Secure Data Storage
Nabooki platform is fully protected by transport layer protection (TLS) with an industry standard 256 Bit SSL encryption. Our servers are deployed to Amazon Web Services (AWS), which has achieved the following accreditations and certifications:
- PCI DSS Level 1 (Payment Card Industry Data Security Standard)
- ISO 27001 (Information Security Management System)
- FIPS 140-2 (United States Federal Information Processing Standard)
Automatic Data Backups
We run automatic encrypted backups to ensure your online data is safe and protected. Data is also constantly streamed to replica databases for up to the second redundancy. All backups are encrypted and stored in AWS Asia Pacific (Sydney) region on a secure server.
Local Data Storage
All Nabooki accounts will have their data stored in Australia in AWS Asia Pacific (Sydney) region.

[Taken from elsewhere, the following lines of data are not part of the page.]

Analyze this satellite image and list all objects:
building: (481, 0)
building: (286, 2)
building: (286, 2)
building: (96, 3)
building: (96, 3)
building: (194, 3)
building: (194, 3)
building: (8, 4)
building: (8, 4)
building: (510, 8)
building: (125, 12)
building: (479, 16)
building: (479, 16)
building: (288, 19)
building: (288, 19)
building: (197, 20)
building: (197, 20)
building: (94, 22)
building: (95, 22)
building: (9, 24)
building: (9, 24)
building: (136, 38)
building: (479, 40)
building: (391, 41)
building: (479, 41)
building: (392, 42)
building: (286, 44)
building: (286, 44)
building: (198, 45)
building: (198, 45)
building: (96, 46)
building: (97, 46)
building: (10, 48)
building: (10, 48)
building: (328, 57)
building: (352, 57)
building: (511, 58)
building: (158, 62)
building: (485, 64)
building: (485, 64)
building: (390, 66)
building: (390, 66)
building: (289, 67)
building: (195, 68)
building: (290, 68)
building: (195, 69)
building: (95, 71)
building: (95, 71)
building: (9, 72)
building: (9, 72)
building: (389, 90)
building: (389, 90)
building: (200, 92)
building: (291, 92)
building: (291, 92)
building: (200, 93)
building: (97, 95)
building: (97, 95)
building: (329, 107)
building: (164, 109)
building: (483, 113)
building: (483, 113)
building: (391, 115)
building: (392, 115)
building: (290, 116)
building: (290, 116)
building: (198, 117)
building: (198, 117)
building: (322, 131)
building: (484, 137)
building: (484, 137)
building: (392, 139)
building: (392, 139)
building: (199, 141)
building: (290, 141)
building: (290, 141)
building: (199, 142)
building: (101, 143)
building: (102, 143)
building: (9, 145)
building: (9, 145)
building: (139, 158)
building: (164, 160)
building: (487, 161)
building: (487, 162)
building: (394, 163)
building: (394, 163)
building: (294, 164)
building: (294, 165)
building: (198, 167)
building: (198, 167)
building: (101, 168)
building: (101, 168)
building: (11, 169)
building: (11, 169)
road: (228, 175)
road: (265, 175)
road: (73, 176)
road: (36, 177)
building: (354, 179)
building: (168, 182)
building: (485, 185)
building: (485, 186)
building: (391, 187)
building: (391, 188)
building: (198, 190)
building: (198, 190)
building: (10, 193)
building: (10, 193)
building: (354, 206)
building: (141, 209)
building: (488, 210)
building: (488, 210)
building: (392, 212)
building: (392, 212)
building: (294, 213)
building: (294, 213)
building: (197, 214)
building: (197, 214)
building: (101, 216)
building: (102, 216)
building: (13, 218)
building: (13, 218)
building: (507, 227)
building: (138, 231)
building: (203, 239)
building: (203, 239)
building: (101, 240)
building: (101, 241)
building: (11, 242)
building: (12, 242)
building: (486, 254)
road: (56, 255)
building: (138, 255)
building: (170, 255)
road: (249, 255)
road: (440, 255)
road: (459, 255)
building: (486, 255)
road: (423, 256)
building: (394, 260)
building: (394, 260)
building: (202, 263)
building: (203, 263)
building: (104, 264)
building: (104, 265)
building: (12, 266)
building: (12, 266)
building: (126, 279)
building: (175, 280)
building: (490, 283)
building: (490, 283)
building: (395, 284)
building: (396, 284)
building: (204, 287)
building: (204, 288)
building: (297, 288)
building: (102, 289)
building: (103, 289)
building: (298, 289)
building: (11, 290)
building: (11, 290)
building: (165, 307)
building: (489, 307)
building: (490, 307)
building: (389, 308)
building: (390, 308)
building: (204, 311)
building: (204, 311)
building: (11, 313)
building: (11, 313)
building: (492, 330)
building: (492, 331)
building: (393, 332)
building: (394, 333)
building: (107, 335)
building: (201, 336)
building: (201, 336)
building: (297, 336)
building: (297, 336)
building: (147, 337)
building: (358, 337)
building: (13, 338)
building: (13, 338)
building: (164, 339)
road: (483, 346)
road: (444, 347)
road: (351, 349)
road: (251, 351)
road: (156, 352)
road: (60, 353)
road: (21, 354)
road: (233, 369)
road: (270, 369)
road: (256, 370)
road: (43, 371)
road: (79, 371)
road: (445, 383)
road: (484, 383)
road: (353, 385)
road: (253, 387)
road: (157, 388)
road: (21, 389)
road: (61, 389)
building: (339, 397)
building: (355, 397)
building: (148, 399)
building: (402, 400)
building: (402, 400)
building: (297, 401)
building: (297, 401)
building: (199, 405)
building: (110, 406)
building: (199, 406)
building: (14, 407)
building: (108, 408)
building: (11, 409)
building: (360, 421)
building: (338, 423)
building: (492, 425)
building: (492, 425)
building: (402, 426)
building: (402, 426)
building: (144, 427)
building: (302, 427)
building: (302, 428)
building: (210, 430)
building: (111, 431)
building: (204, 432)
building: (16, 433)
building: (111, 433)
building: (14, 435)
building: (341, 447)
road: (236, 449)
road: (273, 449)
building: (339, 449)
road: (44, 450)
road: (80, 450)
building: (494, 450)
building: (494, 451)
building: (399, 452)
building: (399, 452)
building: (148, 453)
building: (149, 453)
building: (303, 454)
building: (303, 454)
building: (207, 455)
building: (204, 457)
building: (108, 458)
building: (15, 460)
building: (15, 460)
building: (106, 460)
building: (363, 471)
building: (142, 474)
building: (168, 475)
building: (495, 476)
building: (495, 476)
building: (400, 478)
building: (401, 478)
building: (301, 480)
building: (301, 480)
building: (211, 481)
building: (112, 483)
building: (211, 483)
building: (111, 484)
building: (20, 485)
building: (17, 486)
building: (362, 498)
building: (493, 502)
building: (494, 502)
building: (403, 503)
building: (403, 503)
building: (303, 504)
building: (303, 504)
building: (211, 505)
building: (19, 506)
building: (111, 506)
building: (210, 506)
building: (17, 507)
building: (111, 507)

Nabooki undergoes regular security testing by industry-recognised third party security specialists to verify our systems, processes and security infrastructure to ensure that all vulnerabilities are identified and swiftly mitigated.
We also regularly carry out in-house security maintenance, and re-check our processes so that you can rest assured your information is in safe hands.
Our applications and API are available to you to use 99.98% of the time. We also have an on-call technical specialists who can respond to any critical app failures 24/7, and dedicated support team who can help with any questions you may have during the standard working hours.
We enforce strict password standards and lockout policies, as well as use authentication tools to protect your account from exploits such as brute force attacks.
The EU General Data Protection Regulation (GDPR) is a comprehensive data protection law designed to strengthen and unify data protection for individuals within the EU, essentially giving EU residents and citizens more control of their personal data. The GDPR took effect on May 25, 2018. For customers in the European Union, Nabooki has taken additional steps to meet our obligations under The EU General Data Protection Regulation (GDPR).